Le soulèvement s’étend à tout Israël (Palestine) et les chrétiens locaux sont durement at­ta­qués par les partisans de Bar Kochebah qui exigent qu’ils renient le christ Jésus (té­moignages de Justin, Eusèbe, 0rose) (note 23).Jérusalem est aux mains de révoltés et dans Ble Temple, a demi reconstruit, les offrandes reprennent, un grand prêtre (Éléasar) est choisi. Hadrien envoie alors une armée commandée par le commandant en chef de la Grande Bretagne : Jules Sévère. au bout de trois ans Jérusalem est prise par T. Annius Rufus (gouverneur de la pro­vince) qui fait passer la charrue sur l’emplacement du Temple. Sévère ne fait pas de cam­pa­gnes, de batailles, il affame les populations. finale­ment Bar Kochebah et ses fidèles sont retranchés dans un réduit, la forteresse mon­tagneuse de Béther (note 24), au sud de Jérusalem. Bar Kochebah et sans doute aussi Rabbi Aqiva sont mis à mort avec nombre d’autres martyrs, mais on n’a guère de témoignages sur la fin de la sédition. qui, dans son ensemble, donnera lieu à des récits d’épopée.

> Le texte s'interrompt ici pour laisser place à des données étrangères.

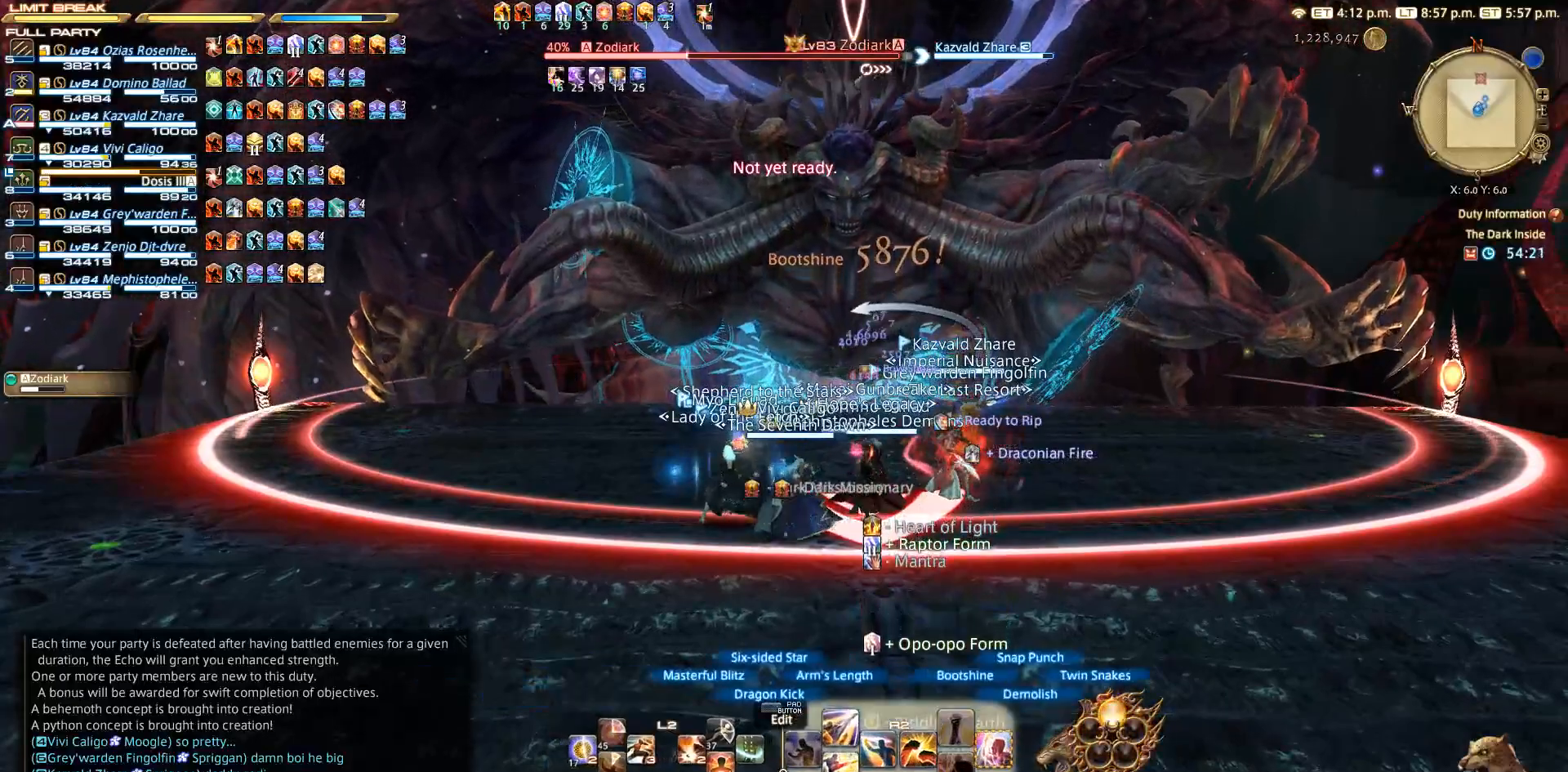
{"buttons": ["CIRCLE", "R2"], "left_stick": "center", "right_stick": "center", "events": [[200, "CIRCLE", "down"], [317, "CIRCLE", "up"], [467, "CIRCLE", "down"]]}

La guerre a été coûteuse en hommes et en argent pour Hadrien. Jérusalem devient Aelia capitolina (n.b. aelia, féminin d’aélius, prénom d’Hadrien, capitolina : du capitole, non seulement de la capitale de l’empire, mais du lieu du pouvoir impérial romain) et elle est repeuplée avec des populations païennes, les juifs sont dépossédés par Rome de leur terre (devenue province romaine de Palestine). dispersés dans l’empire, à partir de 138, l’empereur Antonin ayant aboli les édits d’Hadrien, ils jouissent de la reconnaissance légale avec un statut religieux par­­­ti­­cu­lier, unique dans l’empire (ils sont dispensés des actes de vénération rendus aux empereurs).
La ruine du Temple et la grande dispersion des Juifs expliquent l’essor du juda­ïs­me rabbinique et talmudique sous l’impulsion de Yorhanan ben Zakkaï et dont le christianisme sera désormais le vis-à-vis. les chrétiens d’origine juive chassés des synagogues peu­vent avoir été pour quelque chose dans la naissance des gnosticismes (les Elkésaïtes) ou de sectes comme celle des Ébionites. leur disparition (sans doute chose faite à la fin du ii e siècle), jointe au choix que les pagano-chrétiens feront de la rationalité grecque plutôt que des religions orientales, explique l’hellénisation rapide du chris­tia­nisme primitif.
Arrivés à ce point, on doit souligner que les communautés tant juives que chrétiennes connaissent pendant ces années de terribles traumatismes. En 135, la province romaine de Palestine est ravagée, la Judée n’est plus qu’un désert, les esclaves juifs se vendent moins cher qu’un cheval sur le marché annuel des Thérébinthes, près d’Hébron. les chrétiens, eux, souffrent des persécutions générales qui s’étendent sur trois siècles de façon intermittente, mais toujours renouvelées (note 25). sous Dioclétien (au iv ème siècle) les fonctionnaires et militaires chrétiens sont licenciés, un édit de 303 ordonne la destruction de toutes les communautés chrétiennes, la destruction des bibles. Les chrétiens meurent martyrs, sont réduits en escla­vage, envoyés dans les mines de sel, les femmes livrées aux lupanars (note 26).
De part et d’autres, les communautés sont obligées de parer à leur survie immédiate et à affirmer leur identité de manière plus forte. la fossé entre Juifs et chrétiens ne cesse de s’agrandir. et pourtant des dialogues peuvent encore exister.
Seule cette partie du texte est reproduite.